Symposium report: Stockholm shines the light on inclusivity
Travel agents, suppliers and media gathered for the return of Stockholm’s LGBT Symposium. Lottie Gross reports.
LGBT market ‘more resilient’ and leading the comeback of travel
Research shows the LGBTQIA community is leading the comeback of travel post pandemic, delegates at the symposium were told.
The symposium, organised by Visit Stockholm and Stockholm LGBT, was attended by more than 75 agents, suppliers, content creators and media last month.
Travelbeat director John Bridge quoted Sex and the City in his talk on trends, saying “First come the gays, then the girls, then the industry.”
He was explaining that the LGBTQIA sector has been leading the way for travel according to research by association IGLTA, which shows that 78% of LGBTQ people will have travelled by the end of 2021, despite restrictions in our industry.
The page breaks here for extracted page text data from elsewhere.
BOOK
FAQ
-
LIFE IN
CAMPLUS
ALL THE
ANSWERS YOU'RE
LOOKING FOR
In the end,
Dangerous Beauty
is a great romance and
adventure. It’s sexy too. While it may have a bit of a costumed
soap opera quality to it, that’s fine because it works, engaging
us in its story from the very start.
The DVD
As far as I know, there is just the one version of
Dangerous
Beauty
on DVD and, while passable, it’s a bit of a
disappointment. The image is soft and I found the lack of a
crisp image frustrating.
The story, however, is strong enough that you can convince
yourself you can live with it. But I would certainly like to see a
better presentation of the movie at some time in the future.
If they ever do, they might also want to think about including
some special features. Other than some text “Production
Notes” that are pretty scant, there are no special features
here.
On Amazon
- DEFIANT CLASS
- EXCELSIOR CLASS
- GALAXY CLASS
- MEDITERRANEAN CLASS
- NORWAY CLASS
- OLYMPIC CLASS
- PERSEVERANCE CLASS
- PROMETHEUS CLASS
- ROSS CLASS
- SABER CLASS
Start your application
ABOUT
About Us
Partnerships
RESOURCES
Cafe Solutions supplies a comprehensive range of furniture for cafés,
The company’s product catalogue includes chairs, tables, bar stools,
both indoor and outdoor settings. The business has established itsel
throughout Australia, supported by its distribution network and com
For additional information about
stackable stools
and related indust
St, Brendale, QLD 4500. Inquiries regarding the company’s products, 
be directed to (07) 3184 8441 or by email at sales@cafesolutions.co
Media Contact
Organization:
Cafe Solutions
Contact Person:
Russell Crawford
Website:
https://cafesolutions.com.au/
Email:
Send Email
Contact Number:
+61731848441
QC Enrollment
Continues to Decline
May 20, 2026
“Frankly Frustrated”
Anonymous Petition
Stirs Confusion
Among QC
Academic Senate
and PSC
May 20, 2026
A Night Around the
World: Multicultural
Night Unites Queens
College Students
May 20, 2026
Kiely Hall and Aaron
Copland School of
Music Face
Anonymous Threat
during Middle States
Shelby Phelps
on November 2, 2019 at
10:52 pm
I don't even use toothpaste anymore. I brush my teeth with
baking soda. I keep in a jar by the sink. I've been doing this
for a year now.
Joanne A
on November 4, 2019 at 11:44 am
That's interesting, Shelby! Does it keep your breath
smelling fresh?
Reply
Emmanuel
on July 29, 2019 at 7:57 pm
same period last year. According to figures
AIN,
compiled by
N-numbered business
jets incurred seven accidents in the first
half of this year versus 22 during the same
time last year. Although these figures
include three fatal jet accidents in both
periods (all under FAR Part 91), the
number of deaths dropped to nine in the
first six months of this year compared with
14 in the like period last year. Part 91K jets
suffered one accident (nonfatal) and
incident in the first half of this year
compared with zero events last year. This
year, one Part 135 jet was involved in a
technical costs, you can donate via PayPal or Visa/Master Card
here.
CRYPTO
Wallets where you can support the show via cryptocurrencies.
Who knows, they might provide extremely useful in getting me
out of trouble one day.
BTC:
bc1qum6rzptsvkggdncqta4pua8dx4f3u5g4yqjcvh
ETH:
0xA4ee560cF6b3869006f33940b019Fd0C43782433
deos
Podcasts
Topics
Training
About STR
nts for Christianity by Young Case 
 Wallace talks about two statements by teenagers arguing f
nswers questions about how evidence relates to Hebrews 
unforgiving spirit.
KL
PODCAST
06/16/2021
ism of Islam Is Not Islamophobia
“We’ve been travelling as part of a pandemic for decades,” he explained. “So to us to add in this [Coronavirus] pandemic, it’s made us even more resilient. We’ve been able to adapt, we’re used to mitigating risks to ourselves and other travellers, and because of that we’re seeing a more resilient LGBT travel market. Looking at the statistics, that’s up to 30% higher than other segments of the industry.”
‘Stockholm is open’ – in all senses of the word
Everyone is “celebrated” in Stockholm, according to the city’s director of market development.
Karin Mäntymäki told delegates that the Swedish capital had long been known as a safe space for the LGBTQIA community, adding that it was one of the first countries to legalise homosexuality in 1944. But its openness doesn’t just extend to this community, Mäntymäki said.
“Stockholm is a city unlike any other,” she said in her opening remarks. “Built on the idea that everyone should have access to everything. A non-normative [person] should not only be tolerated but celebrated. And no doors should be closed because of gender, age or colour of your skin.”
The symposium also came at a time when lockdown measures were being implemented in European nations like Austria and the Netherlands, while Sweden was still enjoying its freedoms with no mask mandate and hospitality still in full swing. The country and its capital has remained open throughout the pandemic – a testament to its hard-line approach to liberty of the people.
Stockholm is the easy sustainable choice in Europe
Stockholm is aiming to become fossil fuel-free by 2040, with businesses and organisations within the city aiming to beat that target by 10 years.
It was revealed that the city’s own businesses are even more ambitious and are aiming to be fossil-free by 2030.
Visit Stockholm’s director of market development Karin Mäntymäki said: “Stockholm has a goal to become fossil-free by 2040 and the City of Stockholm organisation will be fossil-free by 2030.”
Speaking to Aspire, Camilla Zedendahl, chief executive of the Royal Djurgården area said they plan to beat the city’s goal by three years, aiming to become the most sustainable island in the Stockholm Archipelago by 2027. They hope to become car-free without compromising on accessibility by introducing a fleet of 5G-powered self-driving electric minibuses and increasing ferry connections to the island. In addition, they have kitchen gardens serving a number of restaurants to ensure sustainable food practices.
She said the aim was to be “an ongoing, world exhibition on sustainability”.